Michael Peterson Intro
Get to know Michael Peterson
Topic Segment – New Franchisor Pitfalls
Topics Discussed in this Episode
Key areas franchisors miss in their first year:
- Not getting the FDD to fully capture the business model. This leads to something so prevalent that I came up with a name for it; the 2nd year re-write. So many franchisors make massive changes to their second year FDD either because they didn’t capture the existing model in the first year, or they didn’t have someone walk them through the thought processes they should be going through on every item before they commit it to paper.

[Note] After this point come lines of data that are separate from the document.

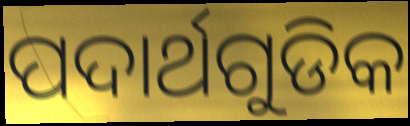
ପଦାର୍ଥଗୁଡିକ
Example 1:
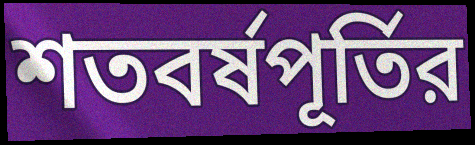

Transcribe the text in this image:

শতবর্ষপূর্তির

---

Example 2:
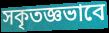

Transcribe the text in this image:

সকৃতজ্ঞভাবে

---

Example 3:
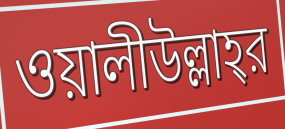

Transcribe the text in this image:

ওয়ালীউল্লাহ্‌র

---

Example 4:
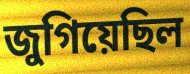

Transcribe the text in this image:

জুগিয়েছিল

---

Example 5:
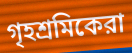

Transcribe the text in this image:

গৃহশ্রমিকেরা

- Having “to be implemented” clauses in their agreements. The most common one I have seen here is a national ad fund, though I have seen tech fees quite a few times as well. When your franchisee #1 or #2 has been operating for 3 years, paying you your royalty only, and suddenly you decide your system is big enough to justify the advertising fund of 1-3%, believe me they will not be happy. Start taking this from day one, even if you turn around and spend it in their market.
- Cutting corners or coming in underfunded. This is probably the #1 cause of failure of young franchisors. Deciding to write an operations manual in-house, find the cheapest franchise attorney possible (or, worse yet, trying to do an FDD without a franchise attorney), not having quality marketing materials, not having funds set aside for franchise sales; these are so self-defeating.

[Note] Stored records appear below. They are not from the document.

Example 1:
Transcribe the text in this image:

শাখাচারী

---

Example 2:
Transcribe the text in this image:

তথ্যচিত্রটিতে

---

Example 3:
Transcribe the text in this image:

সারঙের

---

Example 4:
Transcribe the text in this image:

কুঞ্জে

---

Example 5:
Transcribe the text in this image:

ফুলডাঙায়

- A bad operating manual can lead to system problems and even litigation.
- If you succeed as a franchisor you will end up using a good franchise attorney, if you start out with inexperienced or ineffective counsel, you’ll just pay in negotiation, litigation, or just headaches before you switch to better counsel.

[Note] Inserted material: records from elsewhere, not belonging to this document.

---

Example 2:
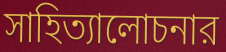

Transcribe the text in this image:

সাহিত্যালোচনার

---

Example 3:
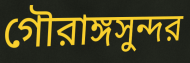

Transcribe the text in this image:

গৌরাঙ্গসুন্দর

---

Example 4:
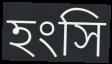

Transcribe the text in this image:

হংসি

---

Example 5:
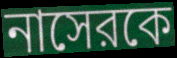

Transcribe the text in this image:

নাসেরকে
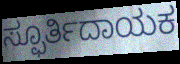
ಸ್ಫೂರ್ತಿದಾಯಕ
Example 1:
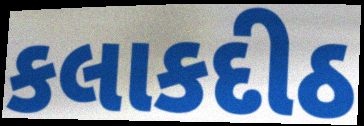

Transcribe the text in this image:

કલાકદીઠ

- Your marketing materials are your first impression, you have to make them count.
- Franchise sales cost money, period. If you don’t have a good marketing budget you will struggle to grow. Think about this. Each year, you are going to spend between $6,000 and $25,000 on renewal, depending on how many registration states you go into and how complicated your audit is. I would guess the average is close to $12,000. If your lead generation spend results in one sale, then you have an extra $12,000 in costs for that sale. If you have a robust budget and someone solid handling franchise sales, and you award 3 franchisees, then the renewal is only adding $4,000 cost-per-close. Big difference.
- Hands down, the biggest mistake a franchisor can make is bringing in the wrong franchisee. If you have been doing all the ‘right’ things, spending money, having a professional franchise sales person either in-house or outsourced, reaching out to brokers to talk about your brand, and 6 or 12 or even 18 months in you don’t have a franchise sale, that can be frustrating. It also might happen; the first franchisees are the hardest to find (lets delve into that). I have seen this situation cause many franchisors to award a franchise to someone they shouldn’t and regret it for years to come.
- Not having a culture of compliance from day 1 is another seemly small issue that will come back to haunt you. If your FA calls for quarterly or annual financials from your franchisees, get them even if you don’t know what to do with them! If your franchisees have a required add spend, monitor it from day one. Or better yet, engage with them and help them spend it correctly, but either way make sure they are spending it. If there is a clause you are not enforcing from day one, throw it out.
- A problem many new franchisors think they wish they had; growing too fast. I have been in this position. I am talking about 4 stores open in January and 120 open that December fast! Trust me, you don’t want this kind of growth out of the gate.
- Compromising to get a deal. . . I put this one last because it very well may be something you need to do. As I mentioned, first franchisee is HARD! It may be may be reasonable, appropriate, or even necessary to ‘give’ on the first franchisee, maybe even on the first few. But be careful. If you are giving a bigger territory, are you really setting that franchisee up so that there is no chance of you putting someone into the same market and putting local brand awareness 100% on their shoulders? Are you offering a refund clause that you can’t really afford, from a capital cost of onboarding stance? Make sure your attorney is involved here and be careful. And again, don’t be afraid to say no and walk away.